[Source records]
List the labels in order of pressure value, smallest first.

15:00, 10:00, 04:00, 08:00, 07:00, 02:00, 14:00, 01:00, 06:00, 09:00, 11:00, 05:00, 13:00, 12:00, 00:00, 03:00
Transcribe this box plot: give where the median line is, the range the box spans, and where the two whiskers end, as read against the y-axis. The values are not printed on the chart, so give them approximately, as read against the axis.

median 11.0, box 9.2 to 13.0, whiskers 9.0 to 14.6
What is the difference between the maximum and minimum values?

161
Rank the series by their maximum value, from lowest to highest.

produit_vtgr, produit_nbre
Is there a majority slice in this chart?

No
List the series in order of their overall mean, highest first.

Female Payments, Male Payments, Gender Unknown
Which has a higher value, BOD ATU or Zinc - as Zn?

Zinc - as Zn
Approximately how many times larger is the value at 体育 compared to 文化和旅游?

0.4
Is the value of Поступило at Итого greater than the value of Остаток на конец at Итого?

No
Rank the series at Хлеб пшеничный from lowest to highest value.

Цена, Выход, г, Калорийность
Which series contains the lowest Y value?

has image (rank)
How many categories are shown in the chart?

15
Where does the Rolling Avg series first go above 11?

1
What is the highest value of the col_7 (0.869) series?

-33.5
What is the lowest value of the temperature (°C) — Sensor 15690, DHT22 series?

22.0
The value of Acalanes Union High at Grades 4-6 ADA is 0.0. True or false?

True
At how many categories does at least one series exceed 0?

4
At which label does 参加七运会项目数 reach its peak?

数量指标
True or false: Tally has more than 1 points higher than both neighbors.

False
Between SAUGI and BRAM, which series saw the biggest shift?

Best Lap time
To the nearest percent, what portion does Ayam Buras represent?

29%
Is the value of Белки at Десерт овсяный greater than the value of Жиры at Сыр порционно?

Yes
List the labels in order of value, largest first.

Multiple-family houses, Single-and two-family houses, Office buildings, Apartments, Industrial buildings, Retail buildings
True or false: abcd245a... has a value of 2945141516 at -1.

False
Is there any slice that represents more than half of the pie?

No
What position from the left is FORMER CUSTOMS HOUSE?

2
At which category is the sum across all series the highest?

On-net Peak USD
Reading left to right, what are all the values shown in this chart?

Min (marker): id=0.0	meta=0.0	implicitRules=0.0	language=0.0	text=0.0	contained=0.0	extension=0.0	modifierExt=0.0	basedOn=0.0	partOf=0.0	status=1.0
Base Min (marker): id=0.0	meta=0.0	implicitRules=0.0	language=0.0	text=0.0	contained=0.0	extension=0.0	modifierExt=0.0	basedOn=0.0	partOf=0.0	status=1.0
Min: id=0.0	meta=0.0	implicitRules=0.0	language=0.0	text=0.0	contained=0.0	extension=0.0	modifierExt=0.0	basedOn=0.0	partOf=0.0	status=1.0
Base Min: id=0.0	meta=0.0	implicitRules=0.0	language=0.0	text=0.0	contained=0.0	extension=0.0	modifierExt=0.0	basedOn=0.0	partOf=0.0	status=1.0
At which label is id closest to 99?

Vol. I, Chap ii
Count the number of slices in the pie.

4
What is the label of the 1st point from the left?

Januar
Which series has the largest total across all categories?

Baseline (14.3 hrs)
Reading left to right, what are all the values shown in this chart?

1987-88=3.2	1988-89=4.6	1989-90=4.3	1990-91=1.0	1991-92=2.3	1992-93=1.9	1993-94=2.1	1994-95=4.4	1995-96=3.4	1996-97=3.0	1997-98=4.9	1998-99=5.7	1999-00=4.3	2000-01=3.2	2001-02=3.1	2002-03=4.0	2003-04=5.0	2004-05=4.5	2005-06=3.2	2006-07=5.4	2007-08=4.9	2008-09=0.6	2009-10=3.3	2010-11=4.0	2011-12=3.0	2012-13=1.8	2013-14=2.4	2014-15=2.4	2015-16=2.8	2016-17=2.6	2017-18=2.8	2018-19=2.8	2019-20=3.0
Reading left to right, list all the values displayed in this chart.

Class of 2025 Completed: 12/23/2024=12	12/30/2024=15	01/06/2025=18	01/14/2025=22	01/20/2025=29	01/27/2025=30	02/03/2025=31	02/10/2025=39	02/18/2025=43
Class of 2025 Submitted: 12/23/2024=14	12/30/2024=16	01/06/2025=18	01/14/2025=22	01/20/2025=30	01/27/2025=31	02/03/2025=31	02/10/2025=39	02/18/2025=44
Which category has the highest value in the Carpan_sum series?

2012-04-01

> **Task requirements**
Could you rewrite the rows from the line with "Цена, Выход, г, Калорийность" to the line with "What is the highest", putting "Moving Average" in place of "Rolling Avg" and changing nothing else?

> **Solution**
Цена, Выход, г, Калорийность
Which series contains the lowest Y value?

has image (rank)
How many categories are shown in the chart?

15
Where does the Moving Average series first go above 11?

1
What is the highest value of the col_7 (0.869) series?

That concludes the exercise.